----- Page text

Musically, they're still exceptionally talented. Steven Stills, for my money, is one of the most underrated guitarists around. And their harmonies are still, amazingly, wonderful. The first half of the show was a little disappointing. They did a fair amount of new stuff, and about 5 covers (C,S & N doing Ruby Tuesday?). Then the second half picked up considerably. They did a lot of the standards, "For What It's Worth", and others. Stills exhorted the crowd to join in, but us old geezers were too tired to get into it. I assidously wrote down their setlist and have lost it already, so I can't tell you exactly which songs they performed, but I do remember an amazing jam on "DejaVu", though. The temperature had dropped into the forties, and The Tomster (who was wearing shorts) and I were freezing, being in the top row, exposed to the delightful 'breeze' from the lake. I was determined to wait it out until "Suite: Judy Blue Eyes", one of my top 5 favorite songs of all time. So they came out for their obligatory encore, and played something else. Then something else again. It was at that point that The Tomster, in his best Oliver Twist voice, said, "Please, dad, can we leave now?". I agreed at that point, and we left. I'm sure they played it eventually, and for all I know, may be playing it now.

I think their hearts weren't really all into it, though. Their entire "Summer 2009 Tour" consists of ten cities, all within a week and a half. And I'm sure it helped their egos seeing that the largest city in the tour couldn't even sell out. "Hey, we're famous, damn it!". Maybe they did it to pay for alimony checks and college tuition.

It was really weird seeing Graham Nash. I was in middle school, and remember buying The Hollies 45s, like "Bus Stop", for God's sake! And it was also strange when they sang "Chicago", they were doing a song that had arisen in protest from the Democratic National Convention in 1968, and the subsequent trial of the Chicago 7, when, as you will recall, all hell broke loose for a few days just up the street. Like I said, weird.

And, finally, The Tomster and I, who have a great relationship, discovered that 9 hours is our limit for being together before we start to crack.

----------
----- Data extracts

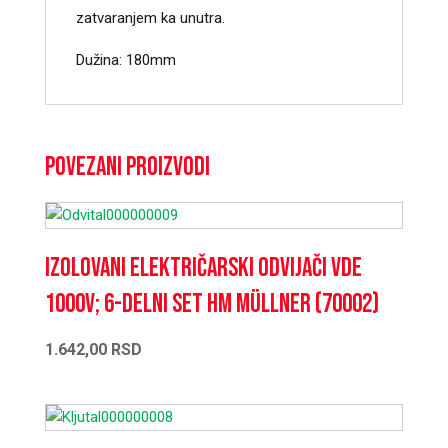
zatvaranjem ka unutra.
Dužina: 180mm
Povezani proizvodi
Izolovani električarski odvijači VDE
1000V; 6-delni set HM Müllner (70002)
1.642,00
RSD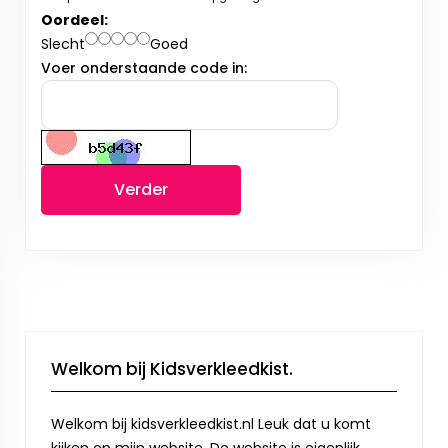
Oordeel:
Slecht
Goed
Voer onderstaande code in:
Verder
Welkom bij Kidsverkleedkist.
Welkom bij kidsverkleedkist.nl Leuk dat u komt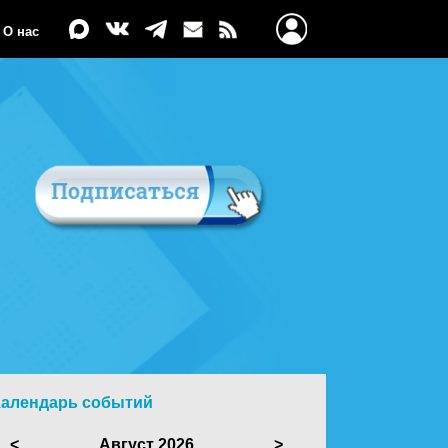
О нас
Календарь событий
<
Август 2026
>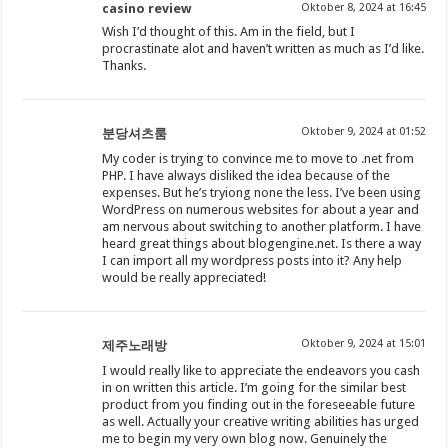
casino review
Oktober 8, 2024 at 16:45
Wish I’d thought of this. Am in the field, but I
procrastinate alot and haven’t written as much as I’d like.
Thanks.
Oktober 9, 2024 at 01:52
분당셔츠룸
My coder is trying to convince me to move to .net from
PHP. I have always disliked the idea because of the
expenses. But he’s tryiong none the less. I’ve been using
WordPress on numerous websites for about a year and
am nervous about switching to another platform. I have
heard great things about blogengine.net. Is there a way
I can import all my wordpress posts into it? Any help
would be really appreciated!
Oktober 9, 2024 at 15:01
제주노래방
I would really like to appreciate the endeavors you cash
in on written this article. I’m going for the similar best
product from you finding out in the foreseeable future
as well. Actually your creative writing abilities has urged
me to begin my very own blog now. Genuinely the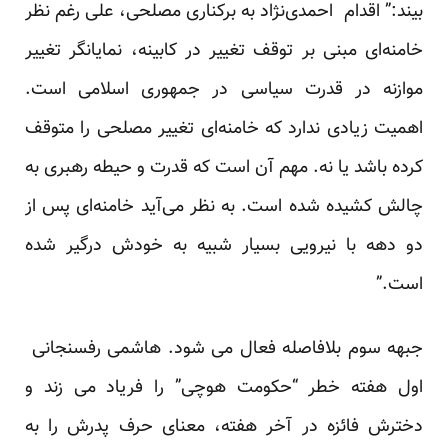
بیند:” اقدام احمدی‌نژاد به برکناری مصلحی، علی رغم نظر
خامنه‌ای مبنی بر توقف تغییر در کابینه، نمایانگر تغییر
موازنه در قدرت سیاسی در جمهوری اسلامی است.
اهمیت زیادی ندارد که خامنه‌ای تغییر مصلحی را متوقف
کرده باشد یا نه. مهم آن است که قدرت و حیطه رهبری به
چالش کشیده شده است. به نظر می‌آید خامنه‌ای پس از
دو دهه با نیرویی بسیار شبیه به خودش درگیر شده
است.”
جبهه سوم بلافاصله فعال می شود. هاشمی رفسنجانی
اول هفته خطر “حکومت هوچی” را فریاد می زند و
دخترش فائزه در آخر هفته، معنای حرف پدرش را به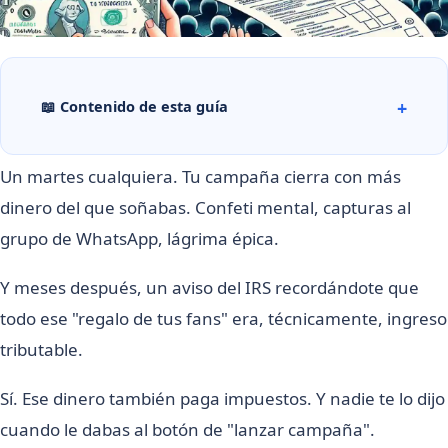
📖 Contenido de esta guía
Un martes cualquiera. Tu campaña cierra con más
dinero del que soñabas. Confeti mental, capturas al
grupo de WhatsApp, lágrima épica.
Y meses después, un aviso del IRS recordándote que
todo ese "regalo de tus fans" era, técnicamente, ingreso
tributable.
Sí. Ese dinero también paga impuestos. Y nadie te lo dijo
cuando le dabas al botón de "lanzar campaña".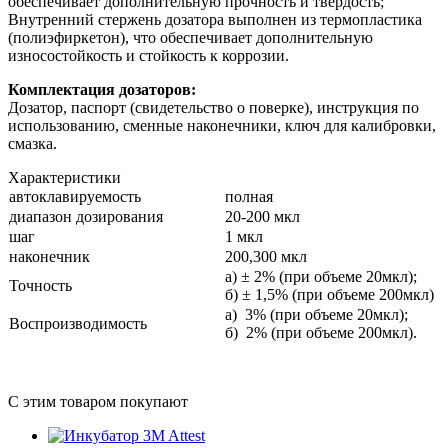
обеспечивает дополнительную прочность и твердость;
Внутренний стержень дозатора выполнен из термопластика
(полиэфиркетон), что обеспечивает дополнительную
износостойкость и стойкость к коррозии.
Комплектация дозаторов:
Дозатор, паспорт (свидетельство о поверке), инструкция по
использованию, сменные наконечники, ключ для калибровки,
смазка.
Характеристики
автоклавируемость
полная
диапазон дозирования
20-200 мкл
шаг
1 мкл
наконечник
200,300 мкл
а) ± 2% (при объеме 20мкл);
Точность
б) ± 1,5% (при объеме 200мкл)
а) 3% (при объеме 20мкл);
Воспроизводимость
б) 2% (при объеме 200мкл).
С этим товаром покупают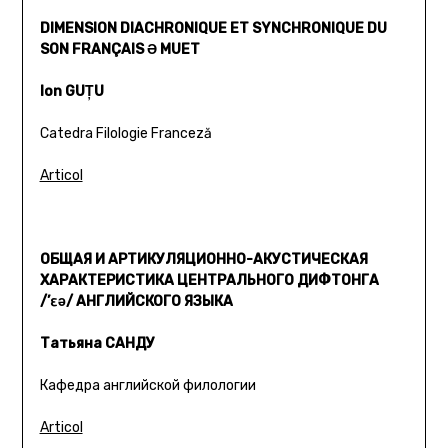
DIMENSION DIACHRONIQUE ET SYNCHRONIQUE DU
SON FRANÇAIS Ə MUET
Ion GUŢU
Catedra Filologie Franceză
Articol
ОБЩАЯ И АРТИКУЛЯЦИОННО-АКУСТИЧЕСКАЯ
ХАРАКТЕРИСТИКА ЦЕНТРАЛЬНОГО ДИФТОНГА
/’εə/ АНГЛИЙСКОГО ЯЗЫКА
Татьяна САНДУ
Кафедра английской филологии
Articol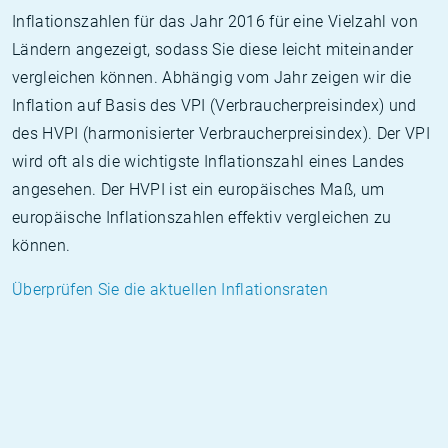
Inflationszahlen für das Jahr 2016 für eine Vielzahl von
Ländern angezeigt, sodass Sie diese leicht miteinander
vergleichen können. Abhängig vom Jahr zeigen wir die
Inflation auf Basis des VPI (Verbraucherpreisindex) und
des HVPI (harmonisierter Verbraucherpreisindex). Der VPI
wird oft als die wichtigste Inflationszahl eines Landes
angesehen. Der HVPI ist ein europäisches Maß, um
europäische Inflationszahlen effektiv vergleichen zu
können.
Überprüfen Sie die aktuellen Inflationsraten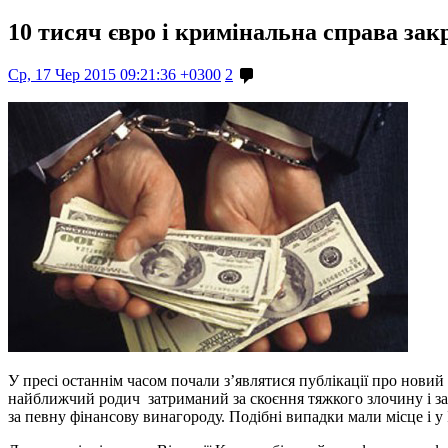
10 тисяч євро і кримінальна справа зак
Ср, 17 Чер 2015 09:21:36 +0300
2
У пресі останнім часом почали з’являтися публікації про новий
найближчий родич затриманий за скоєння тяжкого злочину і з
за певну фінансову винагороду. Подібні випадки мали місце і у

----------

= Activities =
A – In the concert review, write out the passage from "It was really" to "I said, weird.", swapping "middle school" for "high school".
B – Answer these from the concert review:
(i) Into what range had the temperature dropped?
(ii) How many cities make up the "Summer 2009 Tour"?
(iii) How many hours together is the limit for The Tomster and the writer?

= Written responses =
A –
It was really weird seeing Graham Nash. I was in high school, and remember buying The Hollies 45s, like "Bus Stop", for God's sake! And it was also strange when they sang "Chicago", they were doing a song that had arisen in protest from the Democratic National Convention in 1968, and the subsequent trial of the Chicago 7, when, as you will recall, all hell broke loose for a few days just up the street. Like I said, weird.

B –
(i) The forties
(ii) Ten
(iii) 9 hours